A particularly enlightening section of the book comes when Teddy has a 100% factual conversation but reveals it to the reader incorrectly. He is not lying to the reader on purpose, like Amy does in Gone Girl; instead, the mistruths come from his cognitive unreliability. In this section, Teddy finally gets some information on Laeddis, the man he believes killed his wife. He is talking to George Noyce, a man Teddy believes was released from Ashecliffe but is now re-imprisoned.


The conversation begins with a whisper: “Laeddis” (Lehane 233). Teddy believes George

is drawing in his attention with this whisper to talk about a man other than himself. However, George is actually using Teddy’s real name and calling him over. Next, George says, “you were supposed to save me” (234). In Teddy’s delusion, he will later think this means that he shares the blame for George coming back to Ashecliffe.


In reality, George never left. He had moved from Ward C to the less restrictive ward, but after getting in a fight with Teddy, the staff forced him to return to Ward C. This is what George means, but Teddy, who has cast himself as “the good guy catching the bad guy”, can not allow his mind to accept this truth; thus, he creates another. Of course, it doesn’t help that George is also mentally ill.


George tries again with, “You told me I’d be free of this place. You promised,” and finished with “you lied” (235). Throughout the scene Teddy continually tries to produce light, but his only option is a package of matches which quickly burn out and return the scene to darkness. This represents moments of mental clarity for Teddy that are quickly extinguished with the power of his delusions (234-243).


Next, George explicitly tells Teddy that everything Teddy is experiencing is for him. He

does this multiple times. The first time he says, “This is about you. And Laeddis. This is all it’s ever been about” (236). Here, Lehane plays with punctuation. George is really saying ‘this is about you, and, Laeddis, this is all it’s ever been about,’ however, because we are still in the unreliable narration of Teddy’s mind, Lehane wrote the punctuation the first way. When Teddy faces his final awakening later in the book, Lehane writes this exact line the second way (347).
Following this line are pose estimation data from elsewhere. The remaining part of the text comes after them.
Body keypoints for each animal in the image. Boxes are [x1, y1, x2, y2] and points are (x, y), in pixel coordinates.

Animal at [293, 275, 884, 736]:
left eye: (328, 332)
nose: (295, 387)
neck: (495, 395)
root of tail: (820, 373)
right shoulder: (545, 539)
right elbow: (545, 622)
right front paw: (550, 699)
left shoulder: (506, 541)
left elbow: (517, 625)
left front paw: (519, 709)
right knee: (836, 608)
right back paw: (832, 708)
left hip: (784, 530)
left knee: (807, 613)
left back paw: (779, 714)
For a second time, George tells Teddy the truth when he answers Teddy’s question of who beat him up. He says, “You did this,” meaning that Teddy/Laeddis actually did the beating, but Teddy interprets it as a long reaching effect of his questioning which caused George to be ‘recaptured’.


And finally, George can’t be much clearer when he states the entire premise of the book by saying:

“This is a game. A handsomely mounted stage play. All this… is for you” (238).
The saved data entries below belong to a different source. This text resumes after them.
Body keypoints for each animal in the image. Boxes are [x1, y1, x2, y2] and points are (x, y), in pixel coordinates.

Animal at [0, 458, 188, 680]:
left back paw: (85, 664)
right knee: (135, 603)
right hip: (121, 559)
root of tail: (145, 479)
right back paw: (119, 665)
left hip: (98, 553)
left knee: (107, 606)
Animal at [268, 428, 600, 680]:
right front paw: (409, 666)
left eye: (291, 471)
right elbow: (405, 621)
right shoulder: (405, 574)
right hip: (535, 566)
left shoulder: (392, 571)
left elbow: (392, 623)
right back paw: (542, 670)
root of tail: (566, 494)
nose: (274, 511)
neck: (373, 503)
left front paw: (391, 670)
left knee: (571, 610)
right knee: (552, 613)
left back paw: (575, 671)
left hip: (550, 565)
A clear difference between Amy and Teddy is that while both are lying to the reader, Amy lies for selfish reasons and Teddy thinks he is telling the truth. However, at the very end of Shutter Island the reader is challenged and must decide whether Teddy is purposely lying or if he is lying based on his cognitive disabilities.


If Teddy refuses to accept his part in his wife’s death, the mental facility is going to lobotomize him. In the last chapter, it appears that Teddy has regressed and the staff are taking him to surgery; however, in that same chapter it says, “his vision was as clear as it had been when he was a child and his head as well” (367). This indicates that his mind hasn’t regressed back into an unreliable state but that he is choosing to lie to the staff so he never has to face the truth. After he reveals to Chuck that he has ‘regressed’, the narration states, “he had a minute. Maybe even a few minutes.”


Because Lehane chose to use third person, this could be narration of the circumstances, but as we saw earlier, the third person narration is led by Teddy’s state of mind to the point of moving commas around. He knows.


Citations:

Lehane, Dennis. Shutter Island. Harper Perennial, 2009.